Set problem: Rewrite all the rows below as a Markdown table with two columns, Number and Entry. Put each row's position in the first column and its text in the second, and leave out blank lines.
☆ ☆ ☆
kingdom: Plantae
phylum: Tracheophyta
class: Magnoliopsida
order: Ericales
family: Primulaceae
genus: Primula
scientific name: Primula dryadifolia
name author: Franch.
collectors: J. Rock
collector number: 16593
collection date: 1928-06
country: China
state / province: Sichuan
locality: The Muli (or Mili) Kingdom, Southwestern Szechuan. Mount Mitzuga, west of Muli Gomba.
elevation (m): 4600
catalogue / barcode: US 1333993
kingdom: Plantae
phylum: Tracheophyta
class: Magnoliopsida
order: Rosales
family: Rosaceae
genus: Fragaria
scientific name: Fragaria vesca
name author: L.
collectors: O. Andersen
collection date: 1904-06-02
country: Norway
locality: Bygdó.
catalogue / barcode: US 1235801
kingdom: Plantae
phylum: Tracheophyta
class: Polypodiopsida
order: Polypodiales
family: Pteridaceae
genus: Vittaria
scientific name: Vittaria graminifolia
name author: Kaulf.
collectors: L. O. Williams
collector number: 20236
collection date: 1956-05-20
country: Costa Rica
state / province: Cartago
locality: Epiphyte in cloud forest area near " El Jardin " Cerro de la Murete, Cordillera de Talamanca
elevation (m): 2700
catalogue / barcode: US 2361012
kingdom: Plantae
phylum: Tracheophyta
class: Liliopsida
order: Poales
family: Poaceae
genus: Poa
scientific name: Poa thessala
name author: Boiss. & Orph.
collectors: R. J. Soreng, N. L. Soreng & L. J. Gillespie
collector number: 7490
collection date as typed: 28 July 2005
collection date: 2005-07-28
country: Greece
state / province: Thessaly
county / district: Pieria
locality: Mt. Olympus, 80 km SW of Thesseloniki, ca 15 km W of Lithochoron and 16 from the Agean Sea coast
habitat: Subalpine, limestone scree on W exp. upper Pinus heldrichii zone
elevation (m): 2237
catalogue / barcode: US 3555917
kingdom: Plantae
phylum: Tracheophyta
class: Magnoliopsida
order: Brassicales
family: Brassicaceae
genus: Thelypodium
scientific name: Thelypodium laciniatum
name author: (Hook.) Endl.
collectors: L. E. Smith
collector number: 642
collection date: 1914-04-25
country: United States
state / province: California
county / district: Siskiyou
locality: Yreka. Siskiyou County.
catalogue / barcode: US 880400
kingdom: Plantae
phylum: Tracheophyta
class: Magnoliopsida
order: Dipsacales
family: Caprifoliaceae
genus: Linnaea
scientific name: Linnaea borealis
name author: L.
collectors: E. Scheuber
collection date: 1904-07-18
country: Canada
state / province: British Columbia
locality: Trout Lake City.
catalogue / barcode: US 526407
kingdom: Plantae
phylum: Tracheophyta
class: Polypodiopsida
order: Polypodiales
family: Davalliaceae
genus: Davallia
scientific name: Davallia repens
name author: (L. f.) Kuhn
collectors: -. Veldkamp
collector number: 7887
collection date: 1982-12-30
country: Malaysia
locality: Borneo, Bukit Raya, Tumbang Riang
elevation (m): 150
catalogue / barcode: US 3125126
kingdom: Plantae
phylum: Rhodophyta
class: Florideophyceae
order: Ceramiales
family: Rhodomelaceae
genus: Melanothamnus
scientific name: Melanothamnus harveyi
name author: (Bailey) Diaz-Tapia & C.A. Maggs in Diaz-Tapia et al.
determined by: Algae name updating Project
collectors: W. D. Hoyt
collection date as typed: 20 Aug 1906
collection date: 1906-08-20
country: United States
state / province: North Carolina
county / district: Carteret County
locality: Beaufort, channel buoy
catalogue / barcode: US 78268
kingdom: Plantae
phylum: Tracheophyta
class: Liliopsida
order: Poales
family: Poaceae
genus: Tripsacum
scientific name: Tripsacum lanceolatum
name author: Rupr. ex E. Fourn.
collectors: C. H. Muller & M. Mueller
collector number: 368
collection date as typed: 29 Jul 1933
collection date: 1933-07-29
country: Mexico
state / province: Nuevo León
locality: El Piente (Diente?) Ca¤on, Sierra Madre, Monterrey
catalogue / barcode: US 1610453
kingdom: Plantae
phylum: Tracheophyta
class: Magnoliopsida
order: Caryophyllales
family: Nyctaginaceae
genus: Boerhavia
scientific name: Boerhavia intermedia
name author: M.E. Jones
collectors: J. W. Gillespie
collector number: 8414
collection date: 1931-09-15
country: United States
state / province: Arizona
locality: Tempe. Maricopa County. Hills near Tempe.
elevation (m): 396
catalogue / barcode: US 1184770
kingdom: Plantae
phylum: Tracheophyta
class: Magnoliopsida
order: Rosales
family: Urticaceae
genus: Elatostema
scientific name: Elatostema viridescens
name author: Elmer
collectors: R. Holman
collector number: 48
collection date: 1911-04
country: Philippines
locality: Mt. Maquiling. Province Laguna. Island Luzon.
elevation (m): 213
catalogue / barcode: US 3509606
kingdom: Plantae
☆ ☆ ☆
Output of the task:
| Number | Entry |
|---|---|
| 1 | kingdom: Plantae |
| 2 | phylum: Tracheophyta |
| 3 | class: Magnoliopsida |
| 4 | order: Ericales |
| 5 | family: Primulaceae |
| 6 | genus: Primula |
| 7 | scientific name: Primula dryadifolia |
| 8 | name author: Franch. |
| 9 | collectors: J. Rock |
| 10 | collector number: 16593 |
| 11 | collection date: 1928-06 |
| 12 | country: China |
| 13 | state / province: Sichuan |
| 14 | locality: The Muli (or Mili) Kingdom, Southwestern Szechuan. Mount Mitzuga, west of Muli Gomba. |
| 15 | elevation (m): 4600 |
| 16 | catalogue / barcode: US 1333993 |
| 17 | kingdom: Plantae |
| 18 | phylum: Tracheophyta |
| 19 | class: Magnoliopsida |
| 20 | order: Rosales |
| 21 | family: Rosaceae |
| 22 | genus: Fragaria |
| 23 | scientific name: Fragaria vesca |
| 24 | name author: L. |
| 25 | collectors: O. Andersen |
| 26 | collection date: 1904-06-02 |
| 27 | country: Norway |
| 28 | locality: Bygdó. |
| 29 | catalogue / barcode: US 1235801 |
| 30 | kingdom: Plantae |
| 31 | phylum: Tracheophyta |
| 32 | class: Polypodiopsida |
| 33 | order: Polypodiales |
| 34 | family: Pteridaceae |
| 35 | genus: Vittaria |
| 36 | scientific name: Vittaria graminifolia |
| 37 | name author: Kaulf. |
| 38 | collectors: L. O. Williams |
| 39 | collector number: 20236 |
| 40 | collection date: 1956-05-20 |
| 41 | country: Costa Rica |
| 42 | state / province: Cartago |
| 43 | locality: Epiphyte in cloud forest area near " El Jardin " Cerro de la Murete, Cordillera de Talamanca |
| 44 | elevation (m): 2700 |
| 45 | catalogue / barcode: US 2361012 |
| 46 | kingdom: Plantae |
| 47 | phylum: Tracheophyta |
| 48 | class: Liliopsida |
| 49 | order: Poales |
| 50 | family: Poaceae |
| 51 | genus: Poa |
| 52 | scientific name: Poa thessala |
| 53 | name author: Boiss. & Orph. |
| 54 | collectors: R. J. Soreng, N. L. Soreng & L. J. Gillespie |
| 55 | collector number: 7490 |
| 56 | collection date as typed: 28 July 2005 |
| 57 | collection date: 2005-07-28 |
| 58 | country: Greece |
| 59 | state / province: Thessaly |
| 60 | county / district: Pieria |
| 61 | locality: Mt. Olympus, 80 km SW of Thesseloniki, ca 15 km W of Lithochoron and 16 from the Agean Sea coast |
| 62 | habitat: Subalpine, limestone scree on W exp. upper Pinus heldrichii zone |
| 63 | elevation (m): 2237 |
| 64 | catalogue / barcode: US 3555917 |
| 65 | kingdom: Plantae |
| 66 | phylum: Tracheophyta |
| 67 | class: Magnoliopsida |
| 68 | order: Brassicales |
| 69 | family: Brassicaceae |
| 70 | genus: Thelypodium |
| 71 | scientific name: Thelypodium laciniatum |
| 72 | name author: (Hook.) Endl. |
| 73 | collectors: L. E. Smith |
| 74 | collector number: 642 |
| 75 | collection date: 1914-04-25 |
| 76 | country: United States |
| 77 | state / province: California |
| 78 | county / district: Siskiyou |
| 79 | locality: Yreka. Siskiyou County. |
| 80 | catalogue / barcode: US 880400 |
| 81 | kingdom: Plantae |
| 82 | phylum: Tracheophyta |
| 83 | class: Magnoliopsida |
| 84 | order: Dipsacales |
| 85 | family: Caprifoliaceae |
| 86 | genus: Linnaea |
| 87 | scientific name: Linnaea borealis |
| 88 | name author: L. |
| 89 | collectors: E. Scheuber |
| 90 | collection date: 1904-07-18 |
| 91 | country: Canada |
| 92 | state / province: British Columbia |
| 93 | locality: Trout Lake City. |
| 94 | catalogue / barcode: US 526407 |
| 95 | kingdom: Plantae |
| 96 | phylum: Tracheophyta |
| 97 | class: Polypodiopsida |
| 98 | order: Polypodiales |
| 99 | family: Davalliaceae |
| 100 | genus: Davallia |
| 101 | scientific name: Davallia repens |
| 102 | name author: (L. f.) Kuhn |
| 103 | collectors: -. Veldkamp |
| 104 | collector number: 7887 |
| 105 | collection date: 1982-12-30 |
| 106 | country: Malaysia |
| 107 | locality: Borneo, Bukit Raya, Tumbang Riang |
| 108 | elevation (m): 150 |
| 109 | catalogue / barcode: US 3125126 |
| 110 | kingdom: Plantae |
| 111 | phylum: Rhodophyta |
| 112 | class: Florideophyceae |
| 113 | order: Ceramiales |
| 114 | family: Rhodomelaceae |
| 115 | genus: Melanothamnus |
| 116 | scientific name: Melanothamnus harveyi |
| 117 | name author: (Bailey) Diaz-Tapia & C.A. Maggs in Diaz-Tapia et al. |
| 118 | determined by: Algae name updating Project |
| 119 | collectors: W. D. Hoyt |
| 120 | collection date as typed: 20 Aug 1906 |
| 121 | collection date: 1906-08-20 |
| 122 | country: United States |
| 123 | state / province: North Carolina |
| 124 | county / district: Carteret County |
| 125 | locality: Beaufort, channel buoy |
| 126 | catalogue / barcode: US 78268 |
| 127 | kingdom: Plantae |
| 128 | phylum: Tracheophyta |
| 129 | class: Liliopsida |
| 130 | order: Poales |
| 131 | family: Poaceae |
| 132 | genus: Tripsacum |
| 133 | scientific name: Tripsacum lanceolatum |
| 134 | name author: Rupr. ex E. Fourn. |
| 135 | collectors: C. H. Muller & M. Mueller |
| 136 | collector number: 368 |
| 137 | collection date as typed: 29 Jul 1933 |
| 138 | collection date: 1933-07-29 |
| 139 | country: Mexico |
| 140 | state / province: Nuevo León |
| 141 | locality: El Piente (Diente?) Ca¤on, Sierra Madre, Monterrey |
| 142 | catalogue / barcode: US 1610453 |
| 143 | kingdom: Plantae |
| 144 | phylum: Tracheophyta |
| 145 | class: Magnoliopsida |
| 146 | order: Caryophyllales |
| 147 | family: Nyctaginaceae |
| 148 | genus: Boerhavia |
| 149 | scientific name: Boerhavia intermedia |
| 150 | name author: M.E. Jones |
| 151 | collectors: J. W. Gillespie |
| 152 | collector number: 8414 |
| 153 | collection date: 1931-09-15 |
| 154 | country: United States |
| 155 | state / province: Arizona |
| 156 | locality: Tempe. Maricopa County. Hills near Tempe. |
| 157 | elevation (m): 396 |
| 158 | catalogue / barcode: US 1184770 |
| 159 | kingdom: Plantae |
| 160 | phylum: Tracheophyta |
| 161 | class: Magnoliopsida |
| 162 | order: Rosales |
| 163 | family: Urticaceae |
| 164 | genus: Elatostema |
| 165 | scientific name: Elatostema viridescens |
| 166 | name author: Elmer |
| 167 | collectors: R. Holman |
| 168 | collector number: 48 |
| 169 | collection date: 1911-04 |
| 170 | country: Philippines |
| 171 | locality: Mt. Maquiling. Province Laguna. Island Luzon. |
| 172 | elevation (m): 213 |
| 173 | catalogue / barcode: US 3509606 |
| 174 | kingdom: Plantae |